He does and expects all his instructors to verify with TRACON a student has opened flight following.
So, CFI's are expected to not trust their students?
Also, do the students have to go on a VFR flight plan? Do you call the FSS to verify that too?
Do you follow the students around on every preflight? Does the owner of your school understand the meaning of, and the purpose of, "Solo"?
The student is expected to call the school at each stop and provide the instructor an update on weather information.
So when it's CAVU for hundreds of miles around and they flew for a half hour (in which the closest front went from 575 to 550 nm away), you make them call in?
Although these are not regulated requirements, they are required by the school should the student wish to complete training in an orderly, efficient and cost-effective manner in order to move forward in a professional pilot program. Failure to comply will cost completion of the next solo XC at an expected interval.
So you're saying that if they were to, say, fail to call you from the other end of their cross country on said CAVU day, you'd have to make them do it over again?
These may seem stiff but considering the chief CFI has an airline background, he expects the professional students to train like they are already interviewing with the airline. They carry a pretty good weight with ASA and a few other regionals when it comes to recommendations.
Final question... Is this stuff only done for "professional students" (ie airline bound), or everyone?

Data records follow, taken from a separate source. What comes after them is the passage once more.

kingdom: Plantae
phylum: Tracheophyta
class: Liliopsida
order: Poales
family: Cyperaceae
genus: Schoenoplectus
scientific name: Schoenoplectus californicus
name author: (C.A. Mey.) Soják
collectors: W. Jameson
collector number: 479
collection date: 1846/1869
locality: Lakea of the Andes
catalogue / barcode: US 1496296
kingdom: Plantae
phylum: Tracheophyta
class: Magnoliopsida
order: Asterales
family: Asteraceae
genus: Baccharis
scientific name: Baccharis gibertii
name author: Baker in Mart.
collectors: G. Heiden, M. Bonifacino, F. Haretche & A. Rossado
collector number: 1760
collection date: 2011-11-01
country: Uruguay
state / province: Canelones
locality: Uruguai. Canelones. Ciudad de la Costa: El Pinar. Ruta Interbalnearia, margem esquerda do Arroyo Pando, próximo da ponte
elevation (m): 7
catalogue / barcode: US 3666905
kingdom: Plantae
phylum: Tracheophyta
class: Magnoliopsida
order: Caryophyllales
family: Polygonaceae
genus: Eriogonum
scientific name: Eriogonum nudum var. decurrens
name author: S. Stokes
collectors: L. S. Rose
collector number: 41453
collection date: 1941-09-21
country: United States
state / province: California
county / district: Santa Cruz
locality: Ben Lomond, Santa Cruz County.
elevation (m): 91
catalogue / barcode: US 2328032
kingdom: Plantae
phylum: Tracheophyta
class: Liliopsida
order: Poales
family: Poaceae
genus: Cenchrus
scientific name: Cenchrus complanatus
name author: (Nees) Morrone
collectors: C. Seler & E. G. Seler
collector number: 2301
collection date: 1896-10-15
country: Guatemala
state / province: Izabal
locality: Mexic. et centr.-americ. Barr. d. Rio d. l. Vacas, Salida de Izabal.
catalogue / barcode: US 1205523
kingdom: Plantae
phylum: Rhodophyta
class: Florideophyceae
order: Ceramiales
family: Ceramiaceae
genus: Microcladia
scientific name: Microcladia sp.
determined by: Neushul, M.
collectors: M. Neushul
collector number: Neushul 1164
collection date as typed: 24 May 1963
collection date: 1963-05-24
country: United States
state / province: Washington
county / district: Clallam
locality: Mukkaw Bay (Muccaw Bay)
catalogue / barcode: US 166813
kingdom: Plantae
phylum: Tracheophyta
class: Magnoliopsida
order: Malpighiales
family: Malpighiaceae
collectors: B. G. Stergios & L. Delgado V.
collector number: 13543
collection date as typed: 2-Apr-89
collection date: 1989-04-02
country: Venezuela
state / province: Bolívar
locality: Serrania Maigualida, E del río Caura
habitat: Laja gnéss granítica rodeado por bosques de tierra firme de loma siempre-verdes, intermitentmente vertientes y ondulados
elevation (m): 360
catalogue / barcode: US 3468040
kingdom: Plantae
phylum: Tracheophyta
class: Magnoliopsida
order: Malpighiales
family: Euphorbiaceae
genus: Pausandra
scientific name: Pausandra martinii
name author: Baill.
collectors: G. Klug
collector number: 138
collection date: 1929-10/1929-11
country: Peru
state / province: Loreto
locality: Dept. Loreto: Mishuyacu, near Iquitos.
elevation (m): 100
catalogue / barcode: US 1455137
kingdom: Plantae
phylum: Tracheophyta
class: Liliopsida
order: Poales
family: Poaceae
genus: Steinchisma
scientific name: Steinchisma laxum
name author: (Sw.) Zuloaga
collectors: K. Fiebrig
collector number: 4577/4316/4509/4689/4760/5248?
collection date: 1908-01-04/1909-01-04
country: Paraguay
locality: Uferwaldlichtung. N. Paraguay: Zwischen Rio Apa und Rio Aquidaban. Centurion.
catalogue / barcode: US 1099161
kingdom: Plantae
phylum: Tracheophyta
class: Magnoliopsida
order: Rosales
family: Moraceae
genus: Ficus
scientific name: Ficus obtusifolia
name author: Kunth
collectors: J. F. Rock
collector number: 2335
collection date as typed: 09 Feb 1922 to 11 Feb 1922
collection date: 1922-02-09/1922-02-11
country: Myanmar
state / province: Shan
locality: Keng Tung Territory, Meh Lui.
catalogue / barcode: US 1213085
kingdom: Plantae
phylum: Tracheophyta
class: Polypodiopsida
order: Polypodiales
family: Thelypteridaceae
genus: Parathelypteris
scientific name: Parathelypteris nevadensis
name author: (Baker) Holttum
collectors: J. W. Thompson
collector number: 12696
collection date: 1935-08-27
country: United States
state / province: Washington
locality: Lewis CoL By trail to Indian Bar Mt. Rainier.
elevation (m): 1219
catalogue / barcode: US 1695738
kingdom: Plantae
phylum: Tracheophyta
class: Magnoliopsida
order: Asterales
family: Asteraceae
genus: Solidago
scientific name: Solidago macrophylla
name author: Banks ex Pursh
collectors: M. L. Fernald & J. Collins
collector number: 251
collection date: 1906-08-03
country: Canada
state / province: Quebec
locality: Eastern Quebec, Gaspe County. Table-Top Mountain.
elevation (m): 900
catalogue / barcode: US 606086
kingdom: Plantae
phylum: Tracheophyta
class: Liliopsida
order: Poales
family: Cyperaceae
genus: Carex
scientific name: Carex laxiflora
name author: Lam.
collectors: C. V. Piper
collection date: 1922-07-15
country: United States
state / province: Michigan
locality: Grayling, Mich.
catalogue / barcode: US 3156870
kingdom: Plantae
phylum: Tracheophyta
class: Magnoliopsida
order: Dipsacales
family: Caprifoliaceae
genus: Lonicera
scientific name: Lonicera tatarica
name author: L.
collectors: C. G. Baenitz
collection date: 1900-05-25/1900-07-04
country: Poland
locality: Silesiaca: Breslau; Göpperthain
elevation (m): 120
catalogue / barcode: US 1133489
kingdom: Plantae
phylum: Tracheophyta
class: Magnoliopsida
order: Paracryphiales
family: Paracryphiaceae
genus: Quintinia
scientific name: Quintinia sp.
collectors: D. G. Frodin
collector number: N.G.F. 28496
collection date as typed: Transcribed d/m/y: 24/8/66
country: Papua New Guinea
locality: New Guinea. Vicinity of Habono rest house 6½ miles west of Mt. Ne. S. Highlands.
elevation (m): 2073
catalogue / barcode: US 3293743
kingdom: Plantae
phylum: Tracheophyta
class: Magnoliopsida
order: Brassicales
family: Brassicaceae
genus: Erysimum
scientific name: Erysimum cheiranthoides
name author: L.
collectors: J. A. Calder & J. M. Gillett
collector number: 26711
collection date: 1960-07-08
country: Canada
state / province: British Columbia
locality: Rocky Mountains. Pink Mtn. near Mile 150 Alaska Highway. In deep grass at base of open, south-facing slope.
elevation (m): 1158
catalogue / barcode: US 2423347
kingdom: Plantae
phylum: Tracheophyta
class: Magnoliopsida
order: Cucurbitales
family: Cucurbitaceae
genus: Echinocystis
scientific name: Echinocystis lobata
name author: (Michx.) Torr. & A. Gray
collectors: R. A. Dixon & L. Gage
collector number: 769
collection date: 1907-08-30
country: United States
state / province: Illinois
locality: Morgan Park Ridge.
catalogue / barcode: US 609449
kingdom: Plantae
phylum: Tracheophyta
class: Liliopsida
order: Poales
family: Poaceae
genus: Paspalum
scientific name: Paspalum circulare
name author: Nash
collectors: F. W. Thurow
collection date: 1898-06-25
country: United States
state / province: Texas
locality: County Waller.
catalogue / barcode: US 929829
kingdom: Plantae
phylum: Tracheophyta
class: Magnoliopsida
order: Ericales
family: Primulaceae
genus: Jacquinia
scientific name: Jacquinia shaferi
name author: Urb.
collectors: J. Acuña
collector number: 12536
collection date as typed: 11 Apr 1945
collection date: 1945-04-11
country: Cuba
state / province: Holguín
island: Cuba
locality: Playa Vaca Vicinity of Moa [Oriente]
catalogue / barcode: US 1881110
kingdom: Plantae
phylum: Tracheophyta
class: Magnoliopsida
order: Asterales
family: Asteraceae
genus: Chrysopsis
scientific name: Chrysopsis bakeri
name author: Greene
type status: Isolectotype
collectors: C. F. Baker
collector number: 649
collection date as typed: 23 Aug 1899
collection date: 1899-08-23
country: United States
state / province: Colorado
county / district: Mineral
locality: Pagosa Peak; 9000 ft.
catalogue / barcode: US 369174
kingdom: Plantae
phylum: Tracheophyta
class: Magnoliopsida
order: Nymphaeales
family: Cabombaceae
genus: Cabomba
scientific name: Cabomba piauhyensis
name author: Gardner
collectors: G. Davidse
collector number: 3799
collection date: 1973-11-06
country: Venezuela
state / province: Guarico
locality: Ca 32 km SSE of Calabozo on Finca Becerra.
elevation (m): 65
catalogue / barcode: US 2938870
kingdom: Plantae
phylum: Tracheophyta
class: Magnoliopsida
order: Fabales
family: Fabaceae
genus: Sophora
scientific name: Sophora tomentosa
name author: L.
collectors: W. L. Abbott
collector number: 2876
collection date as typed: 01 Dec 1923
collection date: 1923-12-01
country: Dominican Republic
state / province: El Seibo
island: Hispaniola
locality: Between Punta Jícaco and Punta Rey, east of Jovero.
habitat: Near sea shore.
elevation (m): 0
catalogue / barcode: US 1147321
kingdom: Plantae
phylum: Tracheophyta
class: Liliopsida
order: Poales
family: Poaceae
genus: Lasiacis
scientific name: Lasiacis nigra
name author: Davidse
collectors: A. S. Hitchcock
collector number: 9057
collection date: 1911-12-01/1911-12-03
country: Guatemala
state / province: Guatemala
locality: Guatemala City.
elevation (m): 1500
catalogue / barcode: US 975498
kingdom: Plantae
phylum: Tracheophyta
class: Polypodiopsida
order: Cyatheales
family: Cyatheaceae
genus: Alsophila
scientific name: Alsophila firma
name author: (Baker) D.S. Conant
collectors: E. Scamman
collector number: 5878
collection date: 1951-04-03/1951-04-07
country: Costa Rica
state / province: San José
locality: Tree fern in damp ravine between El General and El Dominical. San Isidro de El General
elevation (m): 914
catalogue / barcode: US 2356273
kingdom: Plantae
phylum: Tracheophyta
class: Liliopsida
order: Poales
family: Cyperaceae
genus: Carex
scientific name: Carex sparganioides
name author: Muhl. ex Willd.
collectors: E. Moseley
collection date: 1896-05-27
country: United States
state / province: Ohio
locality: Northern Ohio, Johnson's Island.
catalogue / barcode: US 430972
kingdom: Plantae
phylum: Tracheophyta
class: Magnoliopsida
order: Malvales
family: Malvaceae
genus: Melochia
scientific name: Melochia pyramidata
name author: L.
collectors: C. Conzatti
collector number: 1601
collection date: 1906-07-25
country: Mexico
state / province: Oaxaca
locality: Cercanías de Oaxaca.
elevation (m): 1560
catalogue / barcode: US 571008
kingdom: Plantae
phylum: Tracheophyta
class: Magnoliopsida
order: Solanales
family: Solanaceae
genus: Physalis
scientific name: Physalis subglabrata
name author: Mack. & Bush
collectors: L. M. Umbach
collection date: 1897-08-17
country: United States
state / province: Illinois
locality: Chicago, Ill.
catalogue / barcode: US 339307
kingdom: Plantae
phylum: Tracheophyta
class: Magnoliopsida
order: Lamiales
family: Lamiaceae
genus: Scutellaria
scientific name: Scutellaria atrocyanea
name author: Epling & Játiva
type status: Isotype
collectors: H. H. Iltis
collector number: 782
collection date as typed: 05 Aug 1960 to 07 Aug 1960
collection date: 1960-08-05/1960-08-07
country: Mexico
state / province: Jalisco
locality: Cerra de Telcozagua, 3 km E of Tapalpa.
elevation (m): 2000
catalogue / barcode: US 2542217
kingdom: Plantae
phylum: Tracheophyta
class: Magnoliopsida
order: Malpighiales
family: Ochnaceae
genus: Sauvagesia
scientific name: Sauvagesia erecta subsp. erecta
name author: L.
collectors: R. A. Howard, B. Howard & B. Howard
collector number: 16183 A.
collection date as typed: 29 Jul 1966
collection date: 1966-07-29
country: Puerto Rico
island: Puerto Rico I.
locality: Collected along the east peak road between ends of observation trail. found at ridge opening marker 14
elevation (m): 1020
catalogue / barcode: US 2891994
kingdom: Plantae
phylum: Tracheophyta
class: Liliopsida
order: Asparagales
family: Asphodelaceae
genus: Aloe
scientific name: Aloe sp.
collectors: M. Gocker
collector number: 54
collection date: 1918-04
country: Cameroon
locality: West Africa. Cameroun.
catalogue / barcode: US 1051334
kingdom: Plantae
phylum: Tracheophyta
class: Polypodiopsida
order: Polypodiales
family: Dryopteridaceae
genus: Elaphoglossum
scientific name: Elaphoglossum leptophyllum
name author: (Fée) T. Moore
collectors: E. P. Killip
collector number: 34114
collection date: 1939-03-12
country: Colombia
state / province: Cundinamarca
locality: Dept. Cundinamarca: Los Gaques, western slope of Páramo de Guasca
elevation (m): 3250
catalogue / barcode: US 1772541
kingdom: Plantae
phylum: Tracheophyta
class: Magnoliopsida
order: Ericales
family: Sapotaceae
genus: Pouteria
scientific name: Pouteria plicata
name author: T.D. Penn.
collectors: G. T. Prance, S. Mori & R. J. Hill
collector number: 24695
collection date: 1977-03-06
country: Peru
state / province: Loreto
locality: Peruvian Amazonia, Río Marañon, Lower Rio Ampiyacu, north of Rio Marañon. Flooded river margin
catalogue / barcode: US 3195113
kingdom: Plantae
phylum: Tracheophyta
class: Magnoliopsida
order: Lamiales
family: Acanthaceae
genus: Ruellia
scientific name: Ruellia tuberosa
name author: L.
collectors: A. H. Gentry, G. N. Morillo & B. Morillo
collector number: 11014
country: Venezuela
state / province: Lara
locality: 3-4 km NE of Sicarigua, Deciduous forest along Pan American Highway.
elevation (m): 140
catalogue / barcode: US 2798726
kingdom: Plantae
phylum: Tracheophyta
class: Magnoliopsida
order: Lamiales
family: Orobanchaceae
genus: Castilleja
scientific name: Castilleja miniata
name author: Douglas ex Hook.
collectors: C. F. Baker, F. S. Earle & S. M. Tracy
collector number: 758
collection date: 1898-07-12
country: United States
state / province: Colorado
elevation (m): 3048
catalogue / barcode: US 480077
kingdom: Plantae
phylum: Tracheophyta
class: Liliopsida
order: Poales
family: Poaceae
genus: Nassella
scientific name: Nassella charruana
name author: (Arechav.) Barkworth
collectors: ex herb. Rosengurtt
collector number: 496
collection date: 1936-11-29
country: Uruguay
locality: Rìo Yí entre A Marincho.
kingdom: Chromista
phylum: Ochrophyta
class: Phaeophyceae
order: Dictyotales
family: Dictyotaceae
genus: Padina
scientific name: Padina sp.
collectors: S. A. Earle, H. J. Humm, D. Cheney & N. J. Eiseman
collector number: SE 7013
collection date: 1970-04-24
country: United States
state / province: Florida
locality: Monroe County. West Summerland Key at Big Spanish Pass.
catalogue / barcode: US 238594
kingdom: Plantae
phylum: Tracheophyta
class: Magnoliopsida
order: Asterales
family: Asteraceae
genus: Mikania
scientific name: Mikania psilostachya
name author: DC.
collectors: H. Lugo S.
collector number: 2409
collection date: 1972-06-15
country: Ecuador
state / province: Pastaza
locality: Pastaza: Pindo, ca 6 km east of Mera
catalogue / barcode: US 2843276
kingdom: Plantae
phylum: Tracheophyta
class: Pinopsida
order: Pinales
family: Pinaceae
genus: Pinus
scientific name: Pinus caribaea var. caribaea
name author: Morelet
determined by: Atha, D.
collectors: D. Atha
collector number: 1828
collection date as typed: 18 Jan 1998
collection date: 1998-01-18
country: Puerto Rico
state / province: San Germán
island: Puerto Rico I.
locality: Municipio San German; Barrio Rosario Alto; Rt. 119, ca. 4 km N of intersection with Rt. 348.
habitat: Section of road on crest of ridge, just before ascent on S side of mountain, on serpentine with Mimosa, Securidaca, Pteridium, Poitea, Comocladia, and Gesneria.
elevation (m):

If this is how they train the average joe who's NOT going to go to the airlines, I'd say it's ****-poor teaching. Hand-holding is NOT teaching. Over-regulation does not allow a person to develop the decision-making skills necessary to be a Pilot In Command.
This reminds me of an FBO not far from here which shall remain nameless. Their requirements are awful. Taking a plane for >4 hours? You're gonna pay a minimum of 3 (so much for a $100 burger). Are you an airline pilot with 30,000 hours who wants to rent a plane for a cross country? Well, you're gonna have to get some pimple-faced 300-hour CFI to sign off on your flight planning as if you were a student again, and you'd better be on a flight plan. Are you instrument rated? Well, you can't do more than punch up through a layer and back down through it, and approaches aren't allowed (how the hell you're supposed to maintain currency, I do not know).
These types of policies *sound* like a good idea, if you're an insurance company lawyer. However, they are NOT good for GA in the least bit, and they are NOT creating safe pilots.
That is why I purposely trained (and still do) at an FBO that has no daily rental minimums, allows operations at grass fields, and leaves ALL of the decision-making and risk management up to the Pilot In Command. (Oh, and they cover renters as named insured too... So even the insurance company is buying into their philosophy somewhat.) That is what GA needs, not a bunch of misguided overly regulated policies.